Zeichen des Respekts
Die vierte Batterie nutzte diesen Appell, um der Bevölkerung Windischeschenbachs modernste Waffen der Bundeswehr zu zeigen. Pünktlich zum Beginn des Appells auf dem Parkplatz vor der Mehrzweckhalle, setzte der Regen ein. Bataillonskommandeur Oberstleutnant Thorsten Wallschuss freute sich in seinem Willkommensgruß über die Vielzahl der Gäste, insbesondere derer, die dafür weite Wege in Kauf genommen haben.
Dies wertete der Bataillonskommandeur als Zeichen des Respekts, der Anerkennung, der Kameradschaft und der Verbundenheit mit den beiden „Hauptdarstellern“ des Nachmittags, Major Johannes Müller und Hauptmann Christian Knorn. Die Öffentlichkeit mit einzubeziehen, sei ihm, als wichtige Zeremonie, persönlich am Herzen gelegen, betonte der Oberstleutnant. Der Appell der vierten Batterie des Bataillons 131 sei der Beweis für die Verbundenheit mit der Stadt Windischeschenbach, seit der Begründung der Patenschaft mit der Batterie am 11. September 2021, die sich als intensive und freundschaftliche Beziehung entwickelt habe.
Aller Abschied fällt schwer
„Die 4. Batterie ist gerne in Windischeschenbach“, hob der Oberstleutnant hervor und nannte dies keine Selbstverständlichkeit. Dafür gehöre der Dank der Stadt Windischeschenbach und der Bevölkerung. Bürgermeister Karlheinz Budnik räumte ein, dass der Abschied von Major Johannes Müller, mit dem er längst mit dem kameradschaftlichen „Du“ verbunden ist, schwerer als erwartet fällt. Das Gedeihen der Partnerschaft zwischen der Stadt Windischeschenbach und der vierten Batterie sei vor allem der Verdienst Major Müllers und der Soldatinnen und Soldaten „seiner“ Batterie, betonte der Bürgermeister.
Seit Beginn der Patenschaft habe sich die Batterie an vielen örtlichen Veranstaltungen eingebracht. „Wir werden mit dir lieber Johannes einen freundlichen und hilfsbereiten Menschen mit dem unverkennbaren Dialekt vermissen“. Dieser Abschied werde im Berufsleben eines Soldaten vorgegeben, weil verschiedene Dienstposten und Kommandoebenen zu durchlaufen seien, sagte das Stadtoberhaupt. Jetzt warte auf Major Müller eine neue Herausforderung.
Eine fruchtbare Partnerschaft
Im Anschluss an die Ansprache des Bürgermeisters vor den angetretenen Soldaten der vierten Batterie erfolgte die Übergabe der Standarte vom ausscheidenden Batteriechef zunächst an Bataillonskommandeur Oberstleutnant Thorsten Wallschuss und dann an Hauptmann Christian Knorn als Nachfolger Müllers. Oberstleutnant Thorsten Wallschuss sprach dann ausführlich die Einsätze der vierten Batterie in der Dienstzeit von Major Johannes Müller an, die vor allem auch von der Coronaproblematik geprägt war. Nach dem Abspielen des Bayernliedes und der Nationalhymne dann eine ganz besondere Ehrung für Major Johannes Müller.
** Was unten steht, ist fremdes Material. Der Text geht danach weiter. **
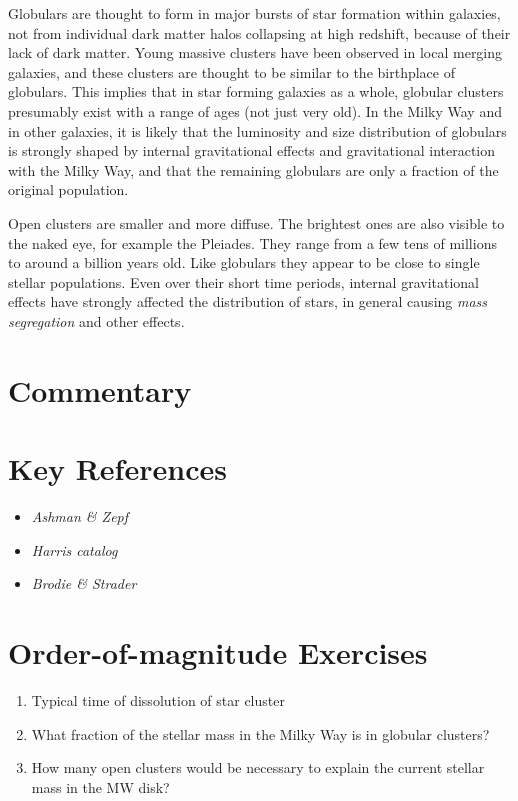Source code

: Globulars are thought to form in major bursts of star formation within
galaxies, not from individual dark matter halos collapsing at high
redshift, because of their lack of dark matter. Young massive clusters
have been observed in local merging galaxies, and these clusters are
thought to be similar to the birthplace of globulars. This implies
that in star forming galaxies as a whole, globular clusters presumably
exist with a range of ages (not just very old).  In the Milky Way and
in other galaxies, it is likely that the luminosity and size
distribution of globulars is strongly shaped by internal
gravitational effects and gravitational interaction with the Milky
Way, and that the remaining globulars are only a fraction of the
original population.

Open clusters are smaller and more diffuse. The brightest ones are
also visible to the naked eye, for example the Pleiades. They range
from a few tens of millions to around a billion years old. Like
globulars they appear to be close to single stellar populations. Even
over their short time periods, internal gravitational effects have
strongly affected the distribution of stars, in general causing {\it
mass segregation} and other effects.

\section{Commentary}

\section{Key References}

\begin{itemize}
  \item
    {\it Ashman \& Zepf}
  \item
    {\it Harris catalog}
  \item
    {\it Brodie \& Strader}
\end{itemize}

\citet{gunn06a}

\section{Order-of-magnitude Exercises}

\begin{enumerate} 
\item Typical time of dissolution of star cluster
\item What fraction of the stellar mass in the Milky Way is in
    globular clusters?
\item How many open clusters would be necessary to explain the current
stellar mass in the MW disk?
\end{enumerate} 

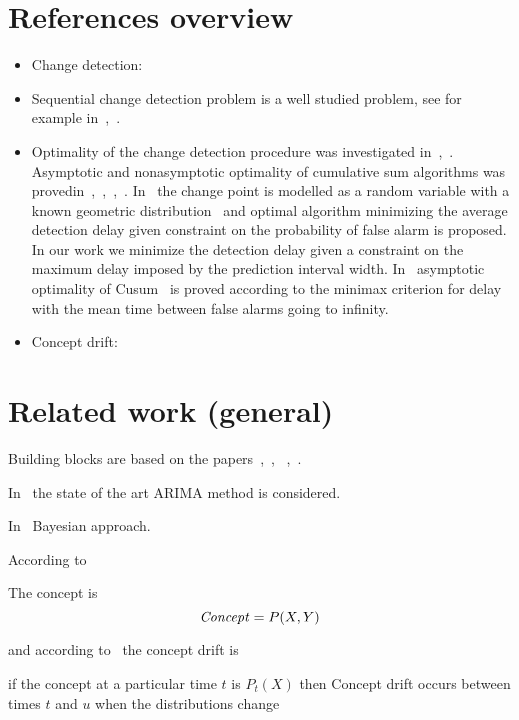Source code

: \section{References overview}
\begin{itemize}
  \item Change detection:~\cite{basseville1993detection}
  \item Sequential change detection problem is a well studied problem, see for example in~\cite{tartakovsky2014sequential},~\cite{plasse2021streaming}.
  \item Optimality of the change detection procedure was investigated in~\cite{Page1954},~\cite{Shiryaev2010,Shiryaev1961,Shiryaev1963}.
  Asymptotic and nonasymptotic optimality of cumulative sum algorithms was provedin~\cite{lorden1971procedures},~\cite{moustakides1986optimal},~\cite{moustakides2004optimality},~\cite{ritov1990decision}. In~\cite{Shiryaev1963,shiryaev2007optimal} the change point is modelled as a random variable with a known geometric distribution~\cite{veeravalli2014quickest} and optimal algorithm minimizing the average detection delay given constraint on the probability of false alarm is proposed. In our work we minimize the detection delay given a constraint on the maximum delay imposed by the prediction interval width. In~\cite{lorden1971procedures} asymptotic optimality of Cusum~\cite{Page1954} is proved according to the minimax criterion for delay with the mean time between false alarms going to infinity.
  \item Concept drift:
\end{itemize}

\section{Related work (general)}
Building blocks are based on the papers~\cite{mackay2007},~\cite{Chapados2014},~\cite{Rasmussen2010} ,~\cite{MacKay_Inference_Book}.

In~\cite{Box_Jenkins_Arima} the state of the art ARIMA method is considered.

In~\cite{mackay2007} Bayesian approach.

According to~\cite{GamaAsurveyOnConceptDrift} 
\begin{definition}
   The concept is
   \begin{equation}
   \text{\textit{Concept}} = P(X,Y)
   \end{equation}    
\end{definition}
and according to~\cite{WebbConceptDrift} the concept drift is
\begin{definition}
   if the concept at a particular time $t$ is $P_t(X)$ then Concept drift occurs between times $t$ and $u$ when the distributions change
   \label{def:concept_drift}    
\end{definition}

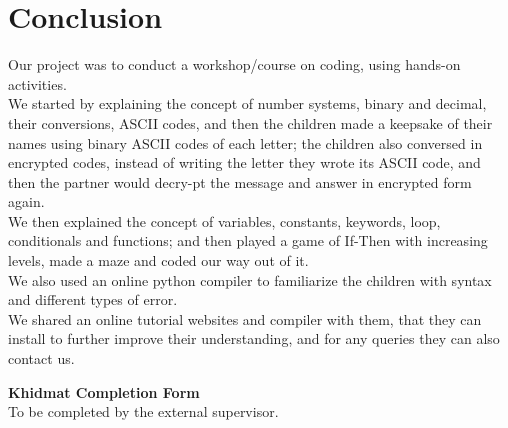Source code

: \documentclass{article}
\begin{document}
\section*{Conclusion}

Our project was to conduct a workshop/course on coding, using hands-on activities. \\
We started by explaining the concept of number systems, binary and decimal, their conversions, ASCII codes, and then the children made a keepsake of their names using binary ASCII codes of each letter; the children also conversed in encrypted codes, instead of writing the letter they wrote its ASCII code, and then the partner would decry-pt the message and answer in encrypted form again. \\
We then explained the concept of variables, constants, keywords, loop, conditionals and functions; and then played a game of If-Then with increasing levels, made a maze and coded our way out of it. \\
We also used an online python compiler to familiarize the children with syntax and different types of error. \\
We shared an online tutorial websites and compiler with them, that they can install to further improve their understanding, and for any queries they can also contact us.

\newpage
\thispagestyle{empty}

\begin{center}
  {\Large\bf Khidmat Completion Form}\\[5pt]
  \small To be completed by the external supervisor.  
\end{center}
\bigskip
\end{document}
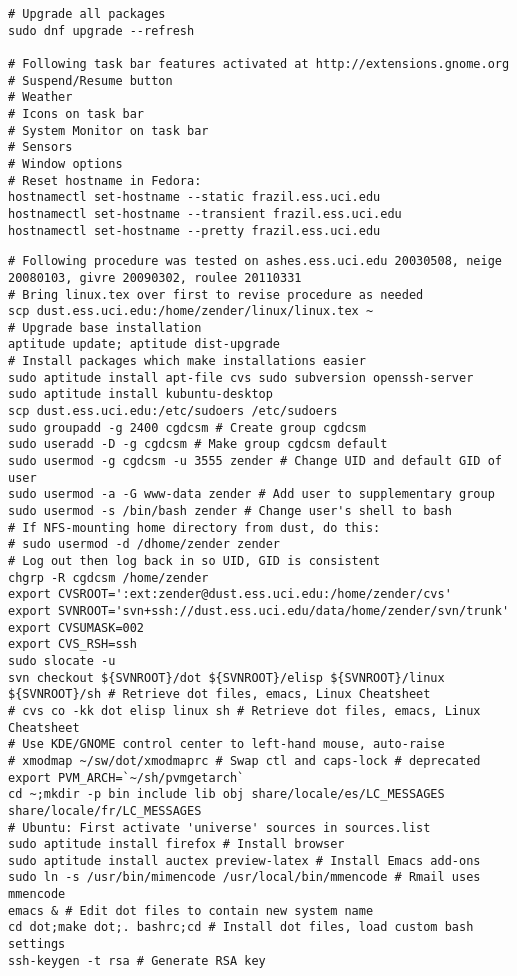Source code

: \documentclass[12pt,twoside]{article}
\begin{document}
\begin{verbatim}
# Upgrade all packages
sudo dnf upgrade --refresh

# Following task bar features activated at http://extensions.gnome.org
# Suspend/Resume button
# Weather
# Icons on task bar
# System Monitor on task bar
# Sensors
# Window options
# Reset hostname in Fedora:
hostnamectl set-hostname --static frazil.ess.uci.edu
hostnamectl set-hostname --transient frazil.ess.uci.edu
hostnamectl set-hostname --pretty frazil.ess.uci.edu
\end{verbatim}
\begin{verbatim}
# Following procedure was tested on ashes.ess.uci.edu 20030508, neige 20080103, givre 20090302, roulee 20110331
# Bring linux.tex over first to revise procedure as needed
scp dust.ess.uci.edu:/home/zender/linux/linux.tex ~
# Upgrade base installation
aptitude update; aptitude dist-upgrade 
# Install packages which make installations easier
sudo aptitude install apt-file cvs sudo subversion openssh-server
sudo aptitude install kubuntu-desktop
scp dust.ess.uci.edu:/etc/sudoers /etc/sudoers
sudo groupadd -g 2400 cgdcsm # Create group cgdcsm
sudo useradd -D -g cgdcsm # Make group cgdcsm default
sudo usermod -g cgdcsm -u 3555 zender # Change UID and default GID of user
sudo usermod -a -G www-data zender # Add user to supplementary group
sudo usermod -s /bin/bash zender # Change user's shell to bash
# If NFS-mounting home directory from dust, do this:
# sudo usermod -d /dhome/zender zender 
# Log out then log back in so UID, GID is consistent
chgrp -R cgdcsm /home/zender
export CVSROOT=':ext:zender@dust.ess.uci.edu:/home/zender/cvs'
export SVNROOT='svn+ssh://dust.ess.uci.edu/data/home/zender/svn/trunk'
export CVSUMASK=002
export CVS_RSH=ssh
sudo slocate -u
svn checkout ${SVNROOT}/dot ${SVNROOT}/elisp ${SVNROOT}/linux ${SVNROOT}/sh # Retrieve dot files, emacs, Linux Cheatsheet
# cvs co -kk dot elisp linux sh # Retrieve dot files, emacs, Linux Cheatsheet
# Use KDE/GNOME control center to left-hand mouse, auto-raise 
# xmodmap ~/sw/dot/xmodmaprc # Swap ctl and caps-lock # deprecated
export PVM_ARCH=`~/sh/pvmgetarch`
cd ~;mkdir -p bin include lib obj share/locale/es/LC_MESSAGES share/locale/fr/LC_MESSAGES
# Ubuntu: First activate 'universe' sources in sources.list
sudo aptitude install firefox # Install browser
sudo aptitude install auctex preview-latex # Install Emacs add-ons
sudo ln -s /usr/bin/mimencode /usr/local/bin/mmencode # Rmail uses mmencode
emacs & # Edit dot files to contain new system name
cd dot;make dot;. bashrc;cd # Install dot files, load custom bash settings
ssh-keygen -t rsa # Generate RSA key

\end{verbatim}
\end{document}
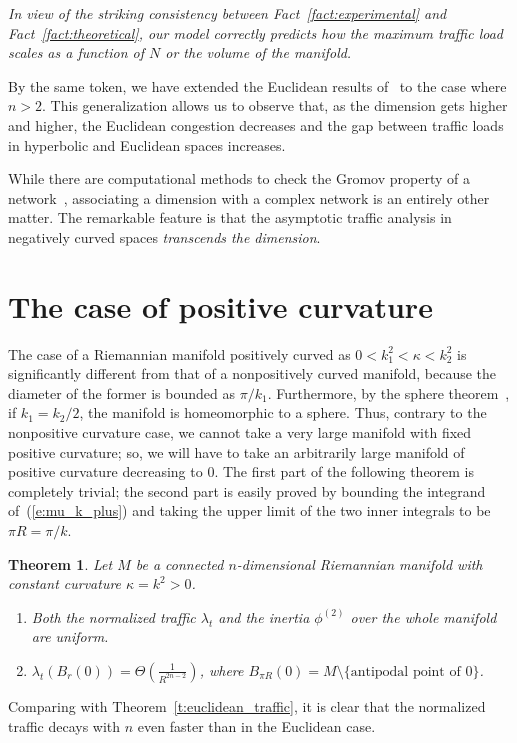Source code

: \documentclass{article}
\newtheorem{theorem}{Theorem}
\begin{document}
\textit{In view of the striking consistency between Fact~\ref{fact:experimental} and Fact~\ref{fact:theoretical}, 
our model correctly predicts how the maximum traffic load scales as a function of $N$ 
or the volume of the manifold.} 

By the same token, we have extended the Euclidean results of~\cite{arXiv_dmitri} to the case where $n>2$. 
This generalization allows us to observe that,  
as the dimension gets higher and higher, 
the Euclidean congestion decreases and the gap between traffic loads in hyperbolic and Euclidean spaces increases. 

While there are computational methods 
to check the Gromov property of a network~\cite{scaled_gromov,Matt_thesis,eurasip_clustering,4_point}, 
associating a dimension with a complex network is an entirely other matter. 
The remarkable feature is that the asymptotic traffic analysis in negatively curved spaces 
\textit{transcends the dimension}. 

\section{The case of positive curvature}

The case of a Riemannian manifold positively curved as $0 < k_1^2 < \kappa < k_2^2$ is significantly different from that of a nonpositively curved manifold, 
because the diameter of the former is bounded as $\pi/k_1$. Furthermore, by the sphere theorem~\cite[Chap. 13]{docarmo}, 
if $k_1=k_2/2$, the manifold is homeomorphic to a sphere. 
Thus, contrary to the nonpositive curvature case, we cannot take a very large manifold with fixed positive curvature;  
so, we will have to take an arbitrarily large manifold of positive curvature decreasing to $0$. 
The first part of the following theorem is completely trivial; the second part is easily proved 
by bounding the integrand of~(\ref{e:mu_k_plus}) and taking the upper limit of the two inner integrals to be 
$\pi R=\pi/k$. 

\begin{theorem}
Let $M$ be a connected $n$-dimensional Riemannian manifold with constant curvature $\kappa=k^2>0$. 
\begin{enumerate}
\item Both the normalized traffic $\lambda_t$ and the inertia $\phi^{(2)}$ over the whole manifold are uniform.
\item $\lambda_t(B_r(0))=\Theta\left(\frac{1}{R^{2n-2}}\right)$, 
where $B_{\pi R}(0)=M\setminus \{\mbox{antipodal point of } 0\}$.  
\end{enumerate} 
\end{theorem}
\noindent
Comparing with Theorem~\ref{t:euclidean_traffic}, 
it is clear that the normalized traffic decays with $n$ even faster than in the Euclidean case. 
\end{document}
Zweiter Bürgermeister Erich Sperber kam mit prächtigen Pferden und einer offenen Kutsche. Major Johannes Müller fuhr dann in der Kutsche gemeinsam mit seiner Frau die Front der angetretenen Soldaten ab und grüßte diese mit militärischem Gruß zum Abschied. Beim späteren Empfang in der Grund- und Hauptschule überreichte Bürgermeister Karlheinz Budnik Major Johannes Müller die Medaille der Stadt Windischeschenbach und ein Buch übers Waldnaabtal. Major Johannes Müller nannte in seiner Abschiedsansprache die Patenschaft als „fruchtbar und beidseitig gewollt“.